33 Johann Leonhard Stahl verstärkte aus statischen Gründen sämtliche Vierungspfeiler mit mächtigen Mauervorlagen. 1759 wurden die Sicherungsmaßnahmen abgeschlossen. Der westliche Unterzug trägt die Jahreszahl.

34 Ansicht des Domes von Osten aus den 1930er Jahren mit barocker Dachneigung, Walmen über den Querarmen und Ostgiebel mit aufsteigender Zwerggalerie sowie vermauerten Arkaden der drei Osttürme. Der Ostgiebel von 1868 wurde 1963 abgebrochen und durch den heutigen ersetzt.

35 Durch die Tieferlegung des Daches sollte der Dom seine romanische Dachneigung wiedererhalten. Das Foto entstand am 7. Oktober 1962.

In einem weiteren Abschnitt wurde das Altarhaus erhöht, um es den bestehenden Bauteilen anzugleichen. Aufgrund der Erhöhung des Baukörpers erhielt das Altarhaus zwischen Türmen und Apsis eine zweite, über der ersten liegende Galerie. Daraufhin benötigte man einen Ostgiebel. Er bestand aus gestaffelten Nischen. Mehr ist über diesen Giebel nicht bekannt. Der romanische Giebel wurde 1756/1757 abgebrochen und durch eine leichte Fachwerkwand mit Krüppelwalm ersetzt. Diese Konstruktion hatte Bestand, bis man dem Altarhaus 1868 einen neuromanischen Steingiebel aufsetzte (Abb. 34). Seine stufenweise ansteigende Säulengalerie passte sich dem steilen Barockdach an. Nach ihrer Beschädigung 1689 wurden auch die romanischen Querhausgiebel im 18. Jahrhundert durch barocke Dachwalme ersetzt.

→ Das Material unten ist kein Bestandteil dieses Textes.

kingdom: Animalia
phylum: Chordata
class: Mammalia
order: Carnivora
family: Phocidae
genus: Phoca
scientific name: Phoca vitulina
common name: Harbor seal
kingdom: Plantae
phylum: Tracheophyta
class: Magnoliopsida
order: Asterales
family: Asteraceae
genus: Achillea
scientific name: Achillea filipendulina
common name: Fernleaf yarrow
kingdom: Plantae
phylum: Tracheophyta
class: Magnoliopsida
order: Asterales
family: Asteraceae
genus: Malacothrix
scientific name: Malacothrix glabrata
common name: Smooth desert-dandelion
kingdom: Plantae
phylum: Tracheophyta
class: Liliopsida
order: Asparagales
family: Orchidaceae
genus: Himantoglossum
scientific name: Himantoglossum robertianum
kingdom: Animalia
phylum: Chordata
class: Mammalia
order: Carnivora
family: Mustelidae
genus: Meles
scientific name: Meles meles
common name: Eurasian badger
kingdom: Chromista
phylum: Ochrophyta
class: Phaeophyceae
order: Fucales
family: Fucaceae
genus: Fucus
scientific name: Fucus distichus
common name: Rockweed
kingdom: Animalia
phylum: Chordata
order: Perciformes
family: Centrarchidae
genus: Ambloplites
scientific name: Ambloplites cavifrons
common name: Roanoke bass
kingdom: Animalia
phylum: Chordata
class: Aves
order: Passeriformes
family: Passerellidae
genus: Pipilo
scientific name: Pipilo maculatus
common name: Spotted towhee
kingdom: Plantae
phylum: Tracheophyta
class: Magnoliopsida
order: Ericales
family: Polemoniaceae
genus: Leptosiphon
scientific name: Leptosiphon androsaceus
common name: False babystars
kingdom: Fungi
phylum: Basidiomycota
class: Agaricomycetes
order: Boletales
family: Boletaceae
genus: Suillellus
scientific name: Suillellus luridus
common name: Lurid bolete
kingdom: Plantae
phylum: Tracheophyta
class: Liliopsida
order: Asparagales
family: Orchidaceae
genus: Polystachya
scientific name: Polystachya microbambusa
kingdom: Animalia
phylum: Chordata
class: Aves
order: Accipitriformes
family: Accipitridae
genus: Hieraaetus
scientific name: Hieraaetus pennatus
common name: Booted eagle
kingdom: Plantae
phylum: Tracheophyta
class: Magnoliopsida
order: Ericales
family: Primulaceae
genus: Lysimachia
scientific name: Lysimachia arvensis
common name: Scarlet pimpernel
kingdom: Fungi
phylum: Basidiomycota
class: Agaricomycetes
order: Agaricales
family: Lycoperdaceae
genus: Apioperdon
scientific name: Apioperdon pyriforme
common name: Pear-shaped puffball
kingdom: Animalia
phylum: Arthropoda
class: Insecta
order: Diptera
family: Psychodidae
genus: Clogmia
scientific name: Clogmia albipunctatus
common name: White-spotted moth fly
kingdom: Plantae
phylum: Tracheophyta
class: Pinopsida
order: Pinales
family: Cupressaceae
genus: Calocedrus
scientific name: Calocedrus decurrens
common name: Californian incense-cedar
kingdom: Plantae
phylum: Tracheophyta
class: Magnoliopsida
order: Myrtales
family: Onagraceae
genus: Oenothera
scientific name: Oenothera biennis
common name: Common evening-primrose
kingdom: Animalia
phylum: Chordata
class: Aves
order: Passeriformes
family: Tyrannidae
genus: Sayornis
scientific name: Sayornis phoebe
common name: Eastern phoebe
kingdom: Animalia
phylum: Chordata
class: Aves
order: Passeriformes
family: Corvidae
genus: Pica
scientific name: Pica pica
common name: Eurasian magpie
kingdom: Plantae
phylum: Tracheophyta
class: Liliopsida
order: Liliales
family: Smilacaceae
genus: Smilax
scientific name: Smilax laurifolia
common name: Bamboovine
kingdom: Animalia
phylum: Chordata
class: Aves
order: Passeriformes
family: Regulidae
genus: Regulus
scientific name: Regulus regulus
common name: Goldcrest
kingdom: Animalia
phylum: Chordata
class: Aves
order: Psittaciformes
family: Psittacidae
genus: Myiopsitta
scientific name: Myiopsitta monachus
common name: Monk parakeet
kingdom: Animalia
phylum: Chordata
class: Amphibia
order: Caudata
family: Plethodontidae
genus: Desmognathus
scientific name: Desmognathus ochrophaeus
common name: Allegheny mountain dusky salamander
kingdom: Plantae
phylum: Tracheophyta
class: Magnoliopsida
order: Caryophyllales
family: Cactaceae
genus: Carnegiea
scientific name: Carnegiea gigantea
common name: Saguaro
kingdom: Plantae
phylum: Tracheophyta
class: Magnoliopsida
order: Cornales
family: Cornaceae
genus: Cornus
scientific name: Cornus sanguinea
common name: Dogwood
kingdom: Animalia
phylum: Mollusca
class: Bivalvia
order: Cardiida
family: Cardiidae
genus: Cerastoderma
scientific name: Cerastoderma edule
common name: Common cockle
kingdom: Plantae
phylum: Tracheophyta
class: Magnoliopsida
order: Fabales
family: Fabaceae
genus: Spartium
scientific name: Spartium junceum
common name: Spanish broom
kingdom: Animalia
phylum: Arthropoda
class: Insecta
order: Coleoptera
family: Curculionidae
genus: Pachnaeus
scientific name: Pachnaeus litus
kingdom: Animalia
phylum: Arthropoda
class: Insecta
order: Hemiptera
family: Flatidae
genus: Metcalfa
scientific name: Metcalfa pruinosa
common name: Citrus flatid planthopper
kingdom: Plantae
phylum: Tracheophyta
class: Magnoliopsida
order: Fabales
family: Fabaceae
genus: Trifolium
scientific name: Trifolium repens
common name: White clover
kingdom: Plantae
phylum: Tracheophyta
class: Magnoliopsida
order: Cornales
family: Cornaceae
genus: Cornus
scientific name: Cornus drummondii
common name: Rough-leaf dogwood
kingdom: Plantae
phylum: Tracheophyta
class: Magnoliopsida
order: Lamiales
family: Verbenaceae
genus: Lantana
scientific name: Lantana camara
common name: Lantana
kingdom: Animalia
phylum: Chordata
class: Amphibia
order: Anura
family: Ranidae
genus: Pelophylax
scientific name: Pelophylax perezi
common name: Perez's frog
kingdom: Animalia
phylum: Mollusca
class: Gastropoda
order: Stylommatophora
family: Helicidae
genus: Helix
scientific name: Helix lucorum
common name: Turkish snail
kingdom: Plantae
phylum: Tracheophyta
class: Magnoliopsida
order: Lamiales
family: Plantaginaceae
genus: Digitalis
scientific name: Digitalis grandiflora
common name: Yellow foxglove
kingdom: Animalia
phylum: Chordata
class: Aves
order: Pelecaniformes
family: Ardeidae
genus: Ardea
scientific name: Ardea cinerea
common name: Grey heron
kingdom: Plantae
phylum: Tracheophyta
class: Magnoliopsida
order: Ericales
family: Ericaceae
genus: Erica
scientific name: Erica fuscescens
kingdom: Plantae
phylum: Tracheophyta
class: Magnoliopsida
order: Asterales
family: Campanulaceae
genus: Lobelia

Im Zuge der großen Domrestaurierung in den 1960er-Jahren wurden die steilen Barockdächer tiefergelegt. Anhaltspunkte für die romanische Dachneigung boten Spuren der Dachanschläge am Vierungsturm und an den beiden Osttürmen. Nach einem ersten, unbefriedigenden Versuch, die richtige Dachneigung zu finden, wurde weiter so heftig diskutiert, dass das offene Domdach lange Zeit nicht geschlossen werden konnte (Abb. 35). Fragen der Statik an der mehrfach geänderten Holzkonstruktion des Dachstuhles wurden vernachlässigt, so dass die Dachkonstruktion erst in den 1990er Jahren entsprechend ertüchtigt wurde. Dabei wurden auch Glasfasermatten auf den Gewölben im Dachraum, die für einen Klimaausgleich sorgen sollten, entfernt.

Nach der Anpassung des Domdaches an das romanische Vorbild bot sich auch die Gelegenheit, die drei Giebel an die neuen Dachneigungen anzupassen. Das Altarhaus erhielt 1963 einen neuen Giebel, eine Rekonstruktion nach dem Vorbild der Mainzer Ostpartie (vgl. Abb. 22). Die neuromanischen Bogenfriese und Gesimse von 1868 wurden dafür zweitverwendet. Für die Querhausgiebel konnte die ursprüngliche Unterkonstruktion des romanischen Giebels gefunden werden, und zwar auf der massiven Rückwand der Galerie. Deshalb springen die Giebel hinter einem Pultdach zurück und sorgen so für eine zusätzliche Horizontale. Dethard von Winterfeld, der die Pläne für die neuen Querhausgiebel fertigte, nahm für die Rekonstruktion die Zeichnung aus der Albertina (Abb. 36) zu Wien (entstanden vor 1613) und die so genannte Kölner Zeichnung (1606) aus dem Wallraf-Richartz-Museum (Abb. 37) zur Grundlage. Beide Zeichnungen bilden den romanischen Bauzustand originalgetreu ab, wie Karl Rudolf Müller eindrucksvoll nachgewiesen hat. Der Vorschlag des damaligen Bauleiters Rudolf Esterer, der die Giebel direkt auf den Säulen der Galerie aufsetzen wollte, wurde verworfen.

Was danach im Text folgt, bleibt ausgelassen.